Technological advances have a peculiar way about them. They always seem to progress in steps of exponential growth followed by a period of lull. This trend is closely followed by our ability to learn new things about the world around us. And so human beings, particularly scientists, go through alternating periods of “discovery frenzy” and complacency that there’s nothing more left to explain. We had hit such a complacent period a few decades ago as regards origin and evolution of life on our planet. But now we’re in the “discovery frenzy” stage for the same and hence getting disillusioned about many theories and principles that we thought were invincible. Many new discoveries using newest and (so far) most accurate techniques are making it more than clear that the question of “how life originated on Earth?” is far from settled.
Nick Lane, the first Provost’s Venture Research Fellow at University College London and author of Life Ascending: The ten great inventions of evolution, has written a detailed article in the New Scientist on 19th October, 2009 about an alternative theory for origin of life. This is only the latest one in the long line of many such that came before it but didn’t survive the scientific scrutiny. It is based on not-so-conventional ideas of Peter Mitchell who was initially dismissed by his contemporaries but won a Nobel in 1978. Geochemist Mike Russell of NASA’s Jet Propulsion Laboratory in Pasadena, California is rethinking the origin of life and finds Mitchell’s ‘Chemiosmosis’ a valid candidate. The following text from Lane’s article explains the idea,
Before Mitchell, everyone assumed that cells got their energy using straightforward chemistry. The universal energy currency of life is a molecule called ATP […] generated from food by a series of standard chemical reactions. Mitchell thought otherwise. Life, he argued, is powered not by the kind of chemistry that goes on in a test tube but by a kind of electricity. The energy from food, […] is used to pump […] protons, through a membrane. As protons accumulate on one side, an electrochemical gradient builds up across the membrane. Given the chance, the protons will flow back across, releasing energy that can be harnessed to assemble ATP molecules. In energy terms, the process is analogous to filling a raised tank with buckets of water, then using the water to drive a waterwheel.

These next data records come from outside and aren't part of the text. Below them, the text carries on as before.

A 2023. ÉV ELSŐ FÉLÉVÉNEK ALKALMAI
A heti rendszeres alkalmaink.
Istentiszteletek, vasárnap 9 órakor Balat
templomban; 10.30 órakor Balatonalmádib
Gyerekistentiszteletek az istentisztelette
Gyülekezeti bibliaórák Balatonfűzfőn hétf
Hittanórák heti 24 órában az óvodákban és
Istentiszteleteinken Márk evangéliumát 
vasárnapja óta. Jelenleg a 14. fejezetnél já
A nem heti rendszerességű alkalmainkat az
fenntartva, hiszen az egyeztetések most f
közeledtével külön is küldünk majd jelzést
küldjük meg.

Even though this seems a counterintuitive and roundabout way to produce energy to power life, there is a growing body of evidence of this process occurring everywhere in nature. Aided with the latest knowledge of fellow biologists and using a logical process of elimination, author Lane reaches a baffling conclusion. The common ancestor of all life on Earth was something with components of a modern cell but no walls or boundaries. Now that’s a stunner! But nature has never failed to provide us evidence for the most unexpected and hence broaden the horizons of our knowledge. So along came the surprise discovery of alkaline hyrdrothermal vents just off the mid-Atlantic ridge in 2000. It turns out that the combination of their peculiar structure and the chemical conditions of atmosphere and ocean the on the early Earth provide a perfect toolkit for the production of DNA, RNA, an ATP prototype, all without the requirement for a wall or boundary. I have only given an outline of what Nick Lane’s article describes in a great detail. So if my summary makes you curious, go read the full article.
I’ll end this post with the apt ending Nick Lane provides to his article,
Many details have yet to be filled in, and it may never be possible to prove beyond any doubt that life evolved by this mechanism. The evidence, however, is growing. This scenario matches the known properties of all life on Earth, is energetically plausible – and returns Mitchell’s great theory to its rightful place at the very centre of biology.